RAW DATA: Begin

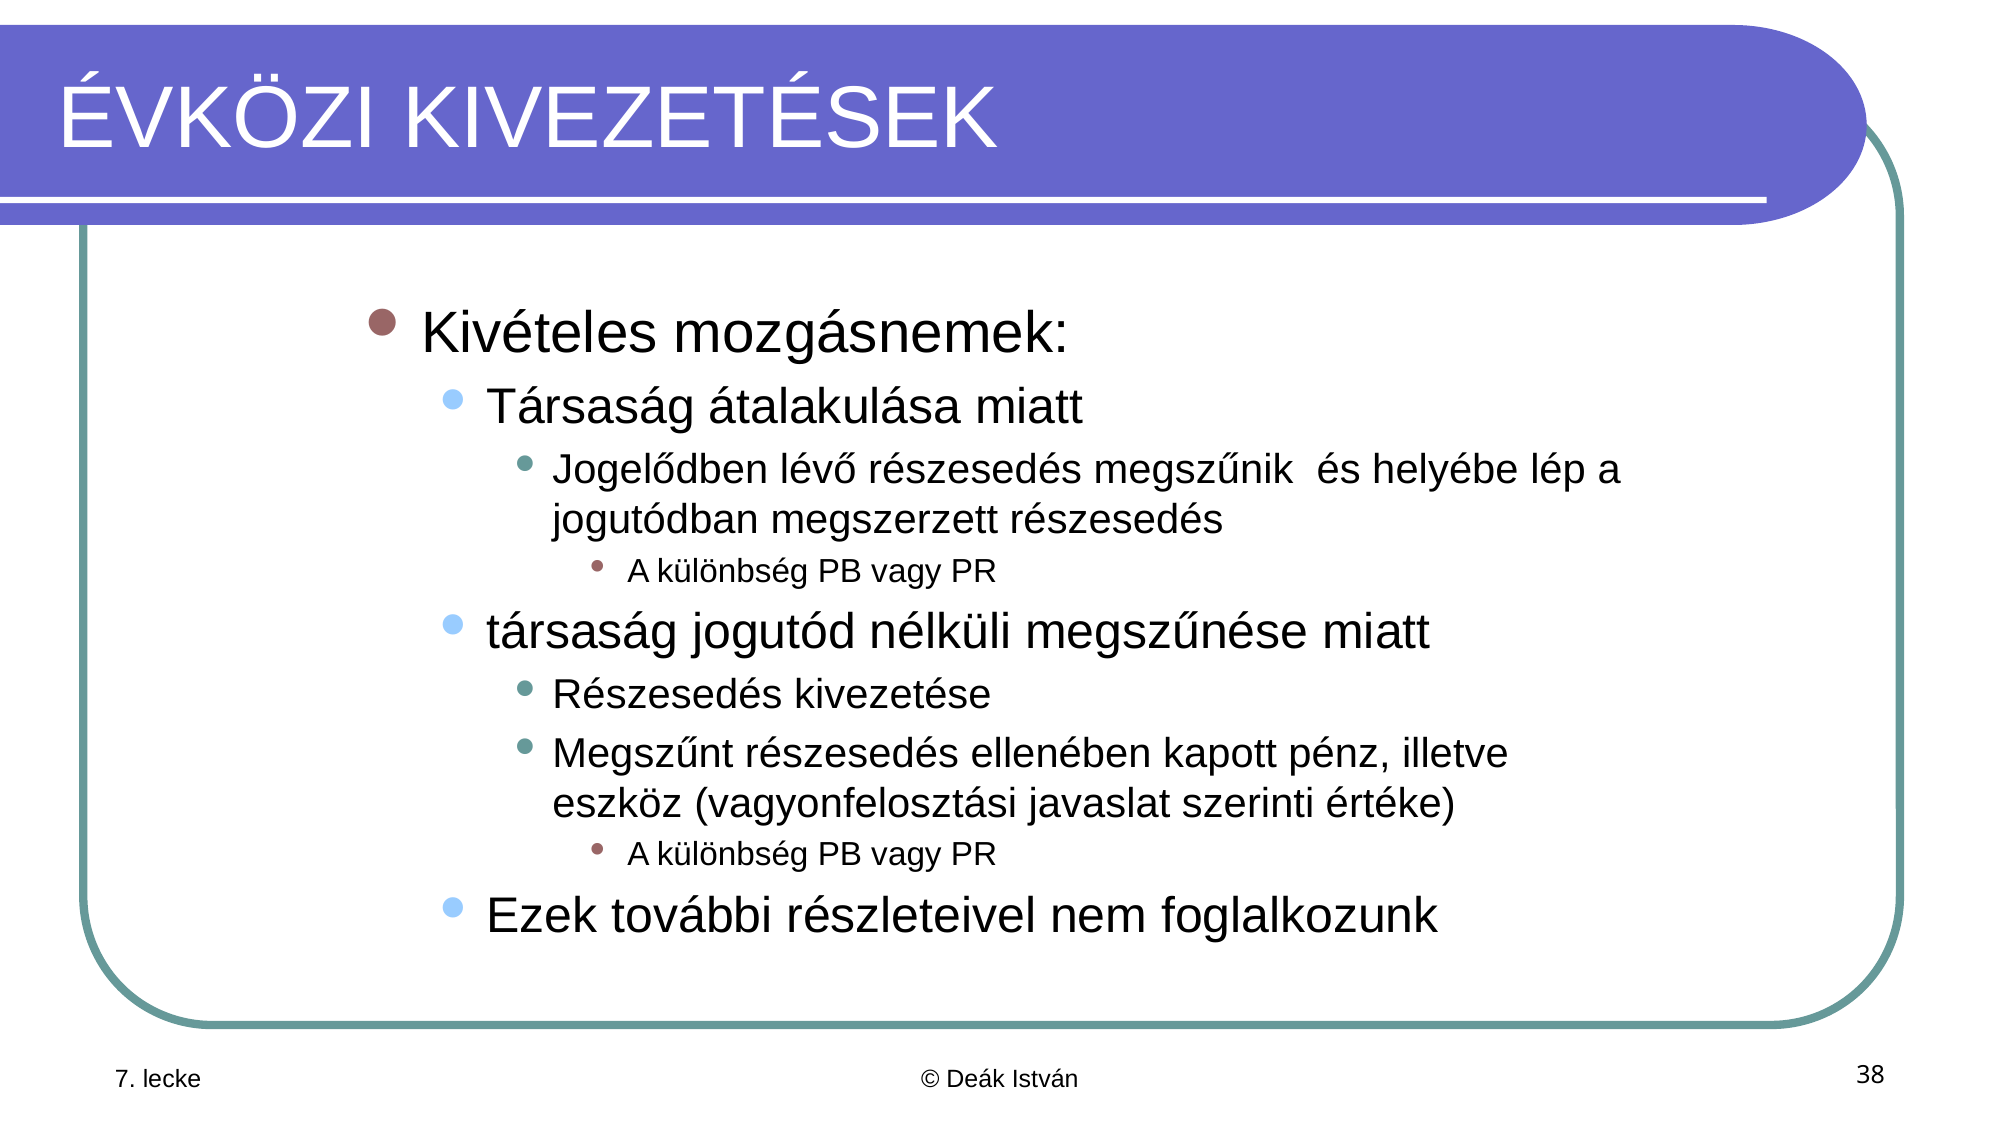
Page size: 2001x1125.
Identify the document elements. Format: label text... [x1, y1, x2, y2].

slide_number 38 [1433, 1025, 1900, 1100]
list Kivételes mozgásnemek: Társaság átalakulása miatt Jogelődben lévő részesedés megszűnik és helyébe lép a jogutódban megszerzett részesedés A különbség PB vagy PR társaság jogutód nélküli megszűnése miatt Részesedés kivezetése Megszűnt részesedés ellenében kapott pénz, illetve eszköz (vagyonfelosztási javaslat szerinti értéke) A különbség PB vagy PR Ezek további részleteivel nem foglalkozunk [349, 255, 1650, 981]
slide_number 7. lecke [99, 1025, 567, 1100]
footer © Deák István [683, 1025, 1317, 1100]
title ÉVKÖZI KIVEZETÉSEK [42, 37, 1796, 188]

RAW DATA: End
RAW DATA: Begin

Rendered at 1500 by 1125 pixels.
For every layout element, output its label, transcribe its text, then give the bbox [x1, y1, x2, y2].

RAW DATA: End
RAW DATA: Begin

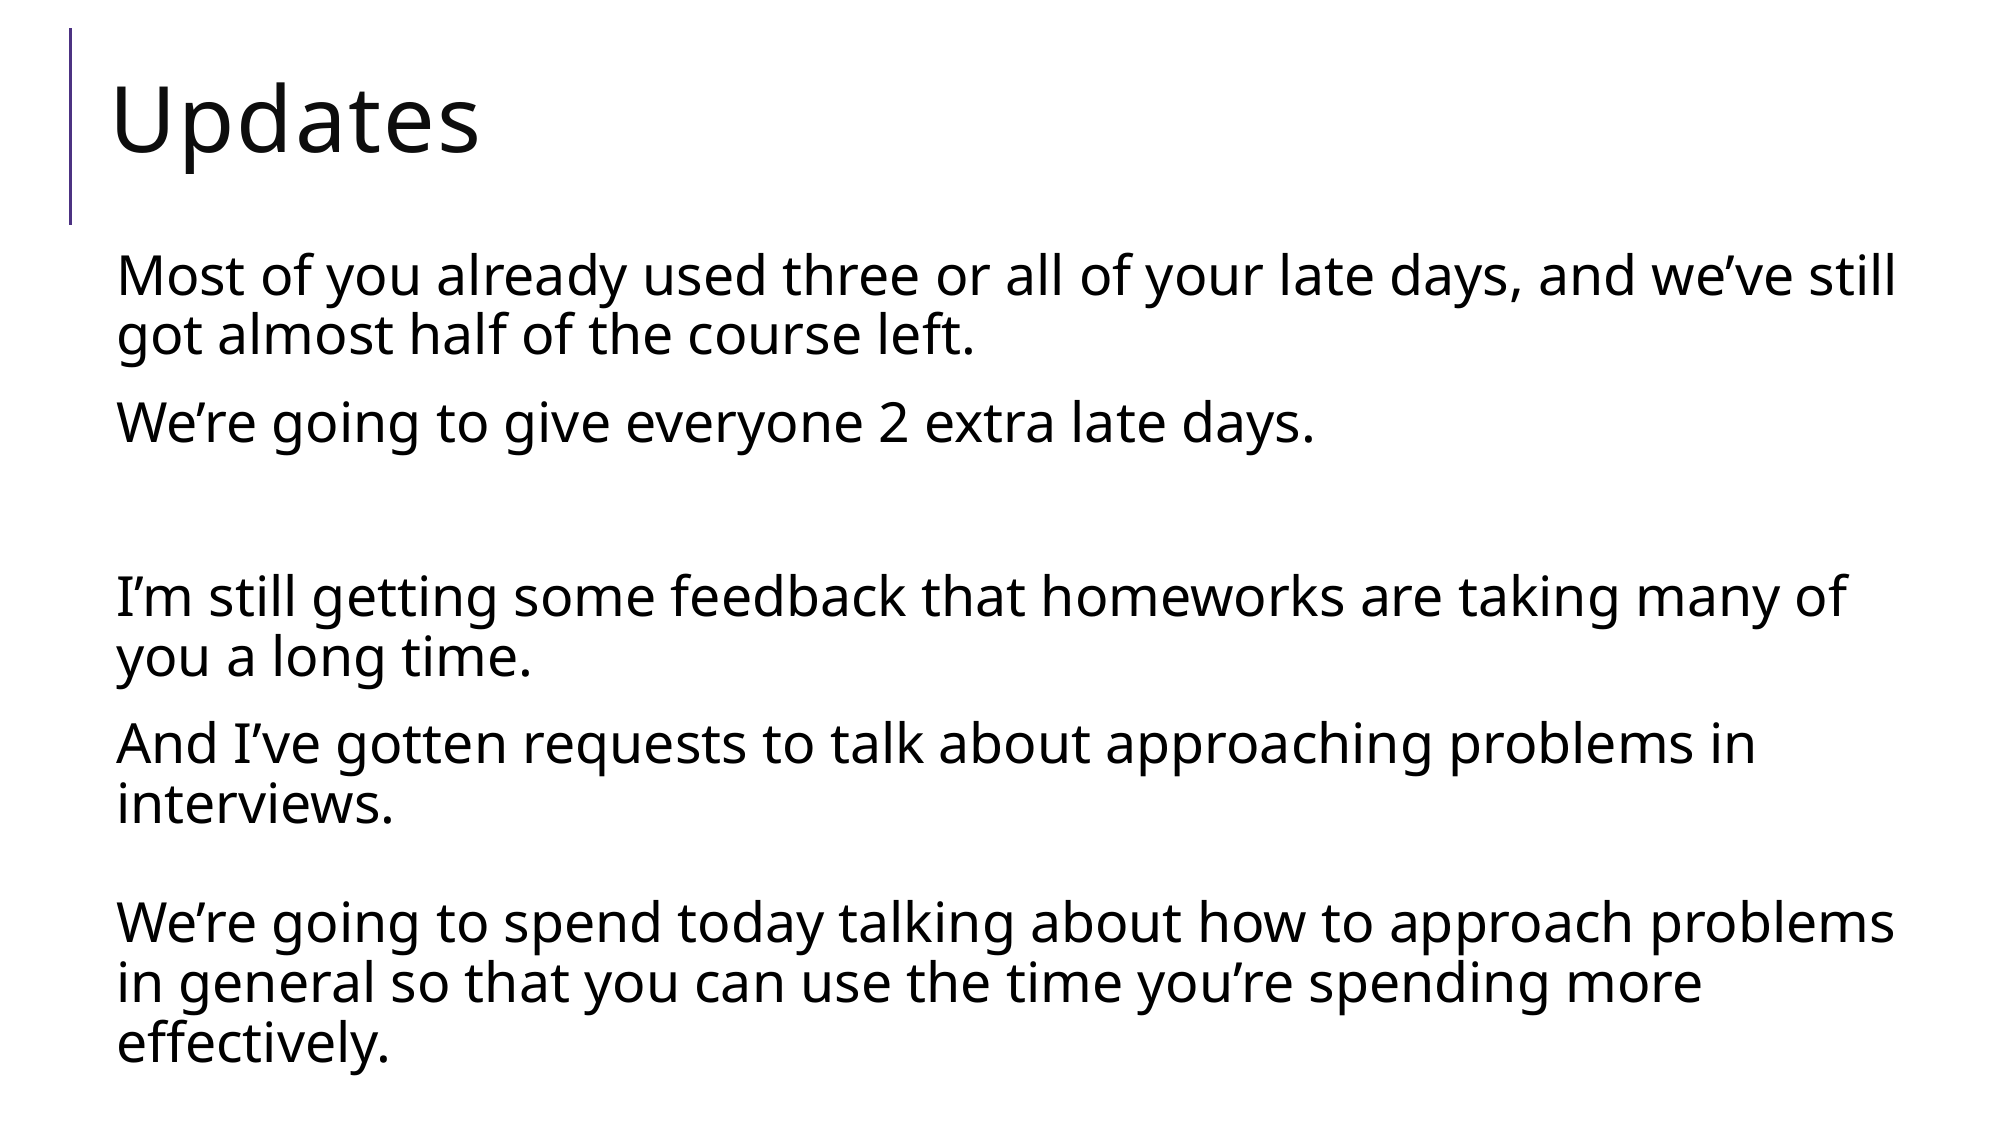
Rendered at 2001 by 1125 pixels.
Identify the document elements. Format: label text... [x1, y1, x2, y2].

RAW DATA: End

### TO-DO ITEM:
If a line of the data contains the word "pixels", it counts toward the total; state that total alone.

### EXPECTED ANSWER:
2